There are two ways you might use this kind of phrase. In the first example, above, it’s an attempt to apologise, but by adding the “but”, the sense of “apology” is ruined. “BUT”, in the middle of an apology renders it worse than useless.

In the second and third examples above, it’s pretty clear that the person isn’t sorry at all, but is using the “sorry”, to continue to say something under cover of a supposed apology. Nobody buys this approach.

If you “apologize” and include the but, you will find the other person learns your apologies are fake and you use them to manipulate people, whether that’s your intent or not. If you consistently apologize this way to someone, you completely lose credibility, and he or she will never believe you are sorry, even when you are.

 Make It Better:

Unfortunately, the power of apologies to mend mistakes has eroded over the last few decades, simply because most people have experienced insincere ones. So, the first thing to remember is that you can’t forever “apologize” your way out of bad behavior. Neither can you expect constant apologies to do anything but anger the other person, unless you actually do things differently in the future.
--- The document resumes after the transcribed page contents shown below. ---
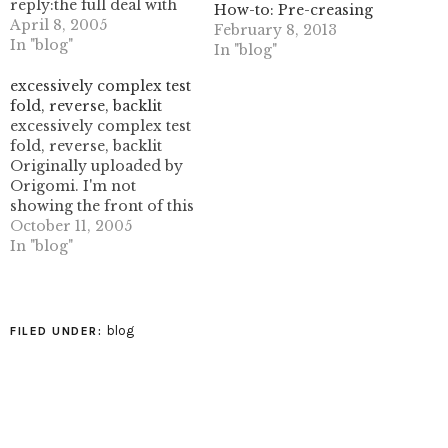
reply:the full deal with
How-to: Pre-creasing
two-headed eagles! that
April 8, 2005
February 8, 2013
would just be insane.
In "blog"
In "blog"
maybe in 10 years from
now.Right now, I'm
excessively complex test
looking at getting a
fold, reverse, backlit
good egg shape. I figure
excessively complex test
if I can get that working,
fold, reverse, backlit
…
Originally uploaded by
Origomi. I'm not
showing the front of this
as I could not figure out
October 11, 2005
a satisfactory flat-fold
In "blog"
collapse for the rather
large amount of paper
that gathered in the
center. I ended up with
blog
FILED UNDER:
an insanely thick blob of
paper that…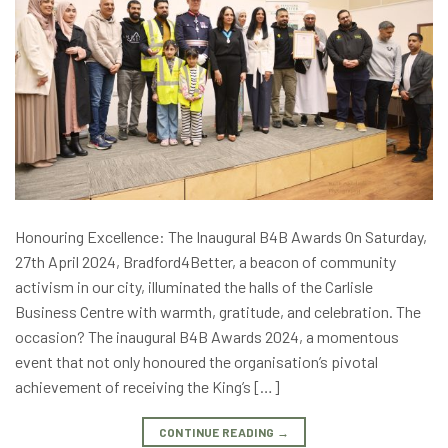
Honouring Excellence: The Inaugural B4B Awards On Saturday,
27th April 2024, Bradford4Better, a beacon of community
activism in our city, illuminated the halls of the Carlisle
Business Centre with warmth, gratitude, and celebration. The
occasion? The inaugural B4B Awards 2024, a momentous
event that not only honoured the organisation’s pivotal
achievement of receiving the King’s […]
CONTINUE READING
→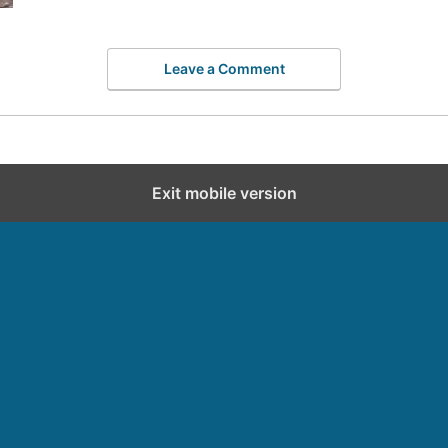
Leave a Comment
Exit mobile version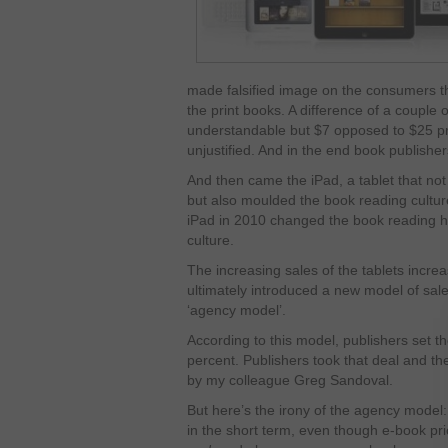
made falsified image on the consumers t
the print books. A difference of a couple 
understandable but $7 opposed to $25 pri
unjustified. And in the end book publisher
And then came the iPad, a tablet that no
but also moulded the book reading culture
iPad in 2010 changed the book reading 
culture.
The increasing sales of the tablets incre
ultimately introduced a new model of sale
‘agency model’.
According to this model, publishers set t
percent. Publishers took that deal and t
by my colleague Greg Sandoval.
But here’s the irony of the agency mode
in the short term, even though e-book pri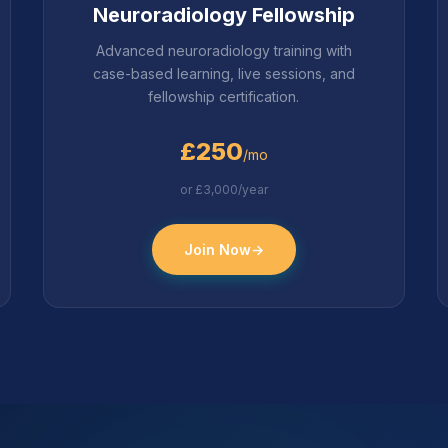
Neuroradiology Fellowship
Advanced neuroradiology training with
case-based learning, live sessions, and
fellowship certification.
£250
/mo
or £3,000/year
Join Now
→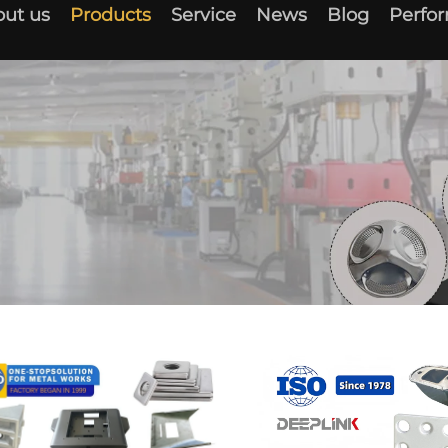
ut us
Products
Service
News
Blog
Perfo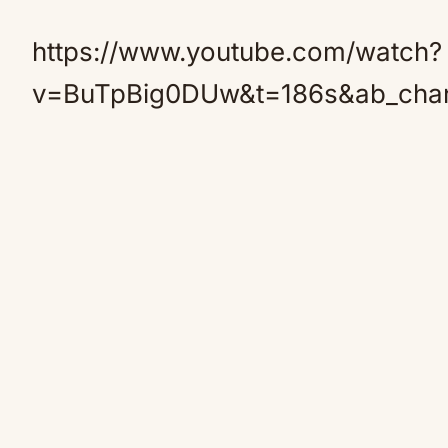
https://www.youtube.com/watch?
v=BuTpBig0DUw&t=186s&ab_chan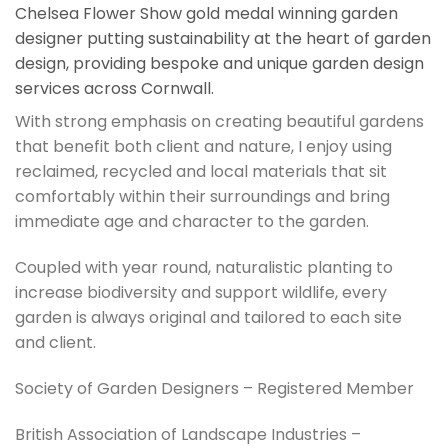
Chelsea Flower Show gold medal winning garden
designer putting sustainability at the heart of garden
design, providing bespoke and unique garden design
services across Cornwall.
With strong emphasis on creating beautiful gardens
that benefit both client and nature, I enjoy using
reclaimed, recycled and local materials that sit
comfortably within their surroundings and bring
immediate age and character to the garden.
Coupled with year round, naturalistic planting to
increase biodiversity and support wildlife, every
garden is always original and tailored to each site
and client.
Society of Garden Designers – Registered Member
British Association of Landscape Industries –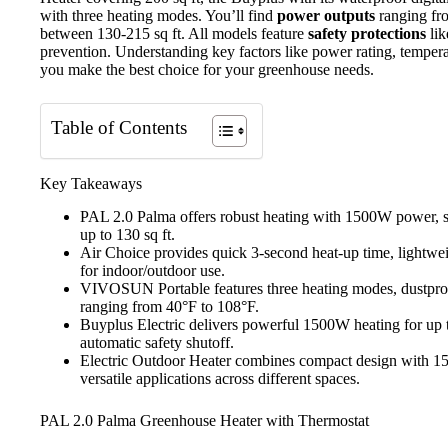
with three heating modes. You’ll find
power outputs
ranging fr
between 130-215 sq ft. All models feature
safety protections
lik
prevention. Understanding key factors like power rating, temper
you make the best choice for your greenhouse needs.
Table of Contents
Key Takeaways
PAL 2.0 Palma offers robust heating with 1500W power, st
up to 130 sq ft.
Air Choice provides quick 3-second heat-up time, lightweig
for indoor/outdoor use.
VIVOSUN Portable features three heating modes, dustproof
ranging from 40°F to 108°F.
Buyplus Electric delivers powerful 1500W heating for up 
automatic safety shutoff.
Electric Outdoor Heater combines compact design with 15
versatile applications across different spaces.
PAL 2.0 Palma Greenhouse Heater with Thermostat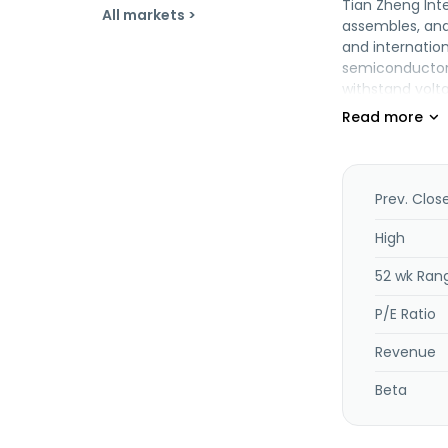
Tian Zheng Inte
All markets >
assembles, and
and internatio
semiconductor 
withstand volt
packaging mach
Co., Ltd. and c
Precision Machi
Prev. Clos
High
52 wk Ran
P/E Ratio
Revenue
Beta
If you want to apologize because you regret something you’ve done, or said, you need to:

· Indicate clearly what you are apologizing for.

· Indicate a willingness to change your behavior/words in the future.

 That’s how you make your apologies credible. This is how it might sound:

· Sally, I’m very sorry I insulted you, and I promise that in future, I’ll be more careful about what I say.

· Terry, I’m sorry I was late again. I understand it makes you feel unimportant, and I promise you I’ll start being on time in the future.

 It shouldn’t be necessary to tell you to keep your promises. If you don’t, you lose credibility, and  you erode the sense of trust that is fundamental to any relationship, at home, or at work.

 Notice that in the improved examples, we’ve removed the “but”?

What about if you want to apologize but you have something else that’s important to say? If that’s the case, remove the “but” and make TWO sentences:

· Sally, I’m very sorry I insulted you. I was angry because I felt you weren’t listening.

· Terry, I’m sorry I was late. I thought you said you wanted to meet at ten o’clock.

 In no circumstances should you diminish the effect of a sincere apology by trying to put the blame for your “offense” on the shoulders of the other person.